The James Webb Space Telescope is now 90 percent of the way to its destination, Lagrangian point 2 (L2), where it will begin its 10-plus-year mission peering into the remote depths of the cosmos.
JWST’s anticipated January 23 arrival at L2 won’t be the final step the telescope must complete before beginning its science mission — months of instrument calibration and testing remain — but it will mark the successful end of a long physical journey that started with a secret trip down the Panama Canal in October.
But JWST’s journey in time will continue. It began as a mere concept in the late 1980s, slowly took physical shape and was refined over more than 20 years, and will soon begin operating for years to come — all to peer billions of years into the past to witness the birth of the very first galaxies in our universe. The largest space telescope ever launched, JWST is designed to help us traverse space and time and measure things that have previously existed only in our imaginations and our mathematics.
Where is JWST now?
According to the NASA Goddard Space Flight Center’s “Where’s Webb?” website, the space agency’s flagship observatory had reached more than 835,000 miles from Earth by Tuesday after, leaving a little more than 63,000 miles to go before entering orbit around L2. L2 is a point around 1 million miles from Earth where the Earth’s gravity and the Sun’s gravity cancel out, allowing JWST to maintain a constant position relative to the Earth as they both orbit the Sun.
What’s next for JWST?
While NASA considers the telescope “fully deployed” following the successful unfolding of its primary mirror on January 8, JWST still has tasks to complete in this final stretch to reach orbit around L2.
First, ground operators are in the midst of a 10-day long deployment of each of the 18 beryllium mirror segments that compose JWST’s primary mirror. Each segment can and must be individually focused for the mirror to function as a single 6.5-meter diameter mirror as intended, but first, they must be moved out of positions they were locked into for JWST’s launch back on December 25. Each segment has about 12.5 millimeters to move, and it takes approximately a day to move all 18 segments by a millimeter, a pace NASA likens to watching grass grow.
Next, JWST must complete its third and final course-correction burn, which will insert it in orbit around L2. There is little chance of failure here — an efficient launch and trajectory so far have saved JWST enough fuel that NASA believes it will operate for longer than the hoped-for 10 years — but the stakes are high. If JWST failed to achieve orbit around L2, it could keep sailing into deep space, irretrievable.
Once safely in orbit around L2, JWST has to chill: As of Tuesday afternoon, the business-side of JWST, shielded from the Sun’s heat by a five-ply sunshield, was sitting at between minus 330 and minus 340 Fahrenheit (the “warm” side facing Earth and the Sun was between 50 and 133 degrees Fahrenheit).
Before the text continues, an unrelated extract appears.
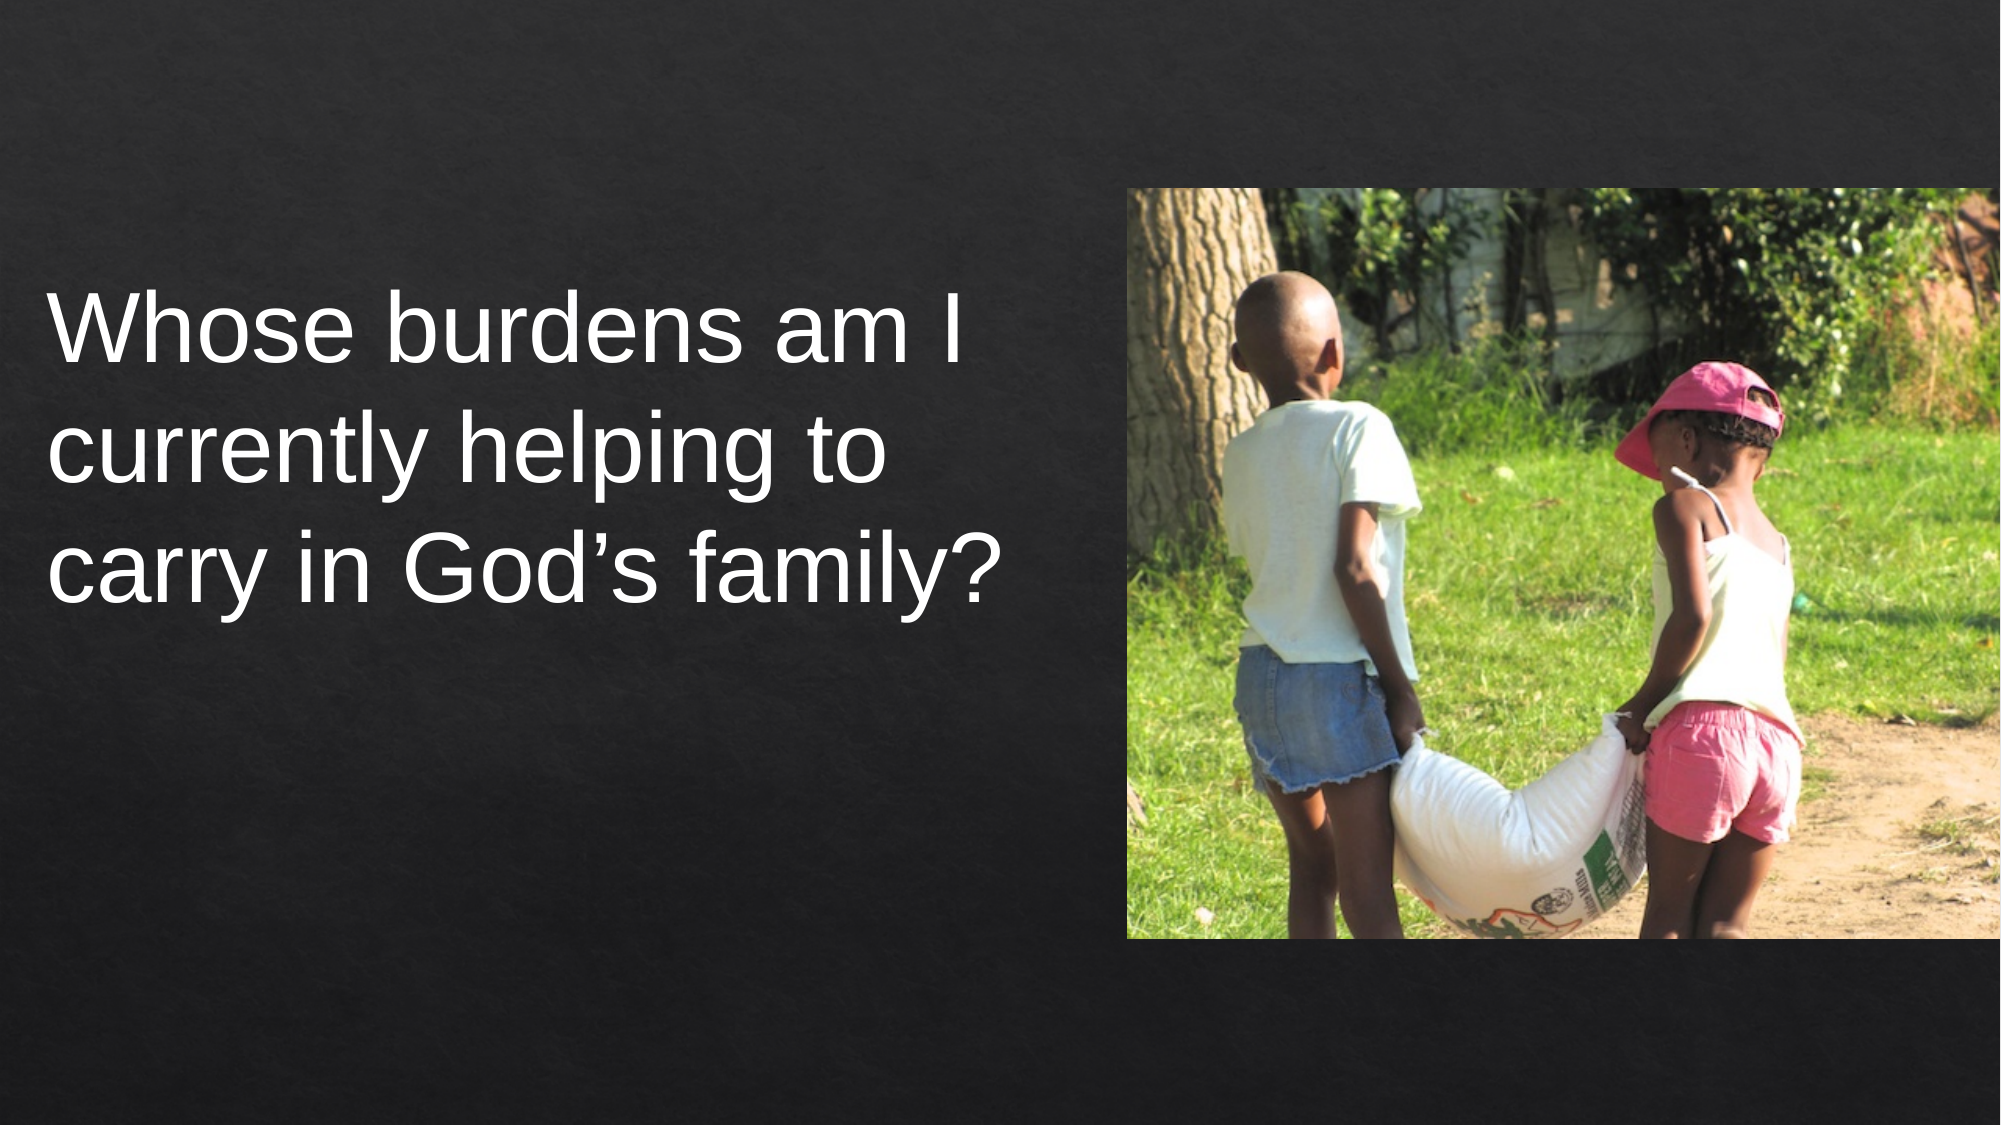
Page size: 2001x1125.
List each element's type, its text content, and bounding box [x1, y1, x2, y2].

text_box Whose burdens am I currently helping to carry in God’s family? [31, 255, 1119, 630]
picture [1126, 188, 2000, 939]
But being an exquisitely sensitive infrared telescope, JWST must cool down to minus 388 degrees Fahrenheit to ensure its instruments are not blinded by “glare.”
Once JWST has chilled out, it still has months of calibration and testing to accomplish. Once fully extended from their launch positions, the slow-moving mirror segments will then be focused so they can create a precise, in-focus image of JWST’s scientific targets.
Once the optics are focused, NASA must calibrate each of JWST’s four scientific instruments and test them individually, then calibrate and test them together.
Altogether, it’s a process expected to last well into the summer, and only after that can scientists finally breathe a sigh of relief that everything has worked and begin doing groundbreaking science.
What will JWST do once operational?
As a large aperture infrared telescope, JWST is perfectly suited to look further into the universe, and therefore further back in time, than any telescope ever built. It should be capable of imaging some of the first stars and galaxies, allowing astronomers to see the universe as it was less than 200 million years after the big bang, the terrible twos of our now 13.8 billion-year-old universe.
Being tuned to see across the infrared portion of the spectrum and carrying a spectrometer also means JWST will be able to study distant exoplanets in all-new detail, breaking down the components of these worlds’ atmospheres, searching for organic compounds that could be signs of life, and helping to answer the question of whether we are alone.
JWST will also be turned on the objects in our Solar System, using its powerful infrared instruments to help planetary scientists better understand the atmospheres of the outer planets, map organic matter on the surface of Mars, and, again, search for signs of life in water jets seen erupting from icy moons such as Jupiter’s Europa and Saturn’s Enceladus.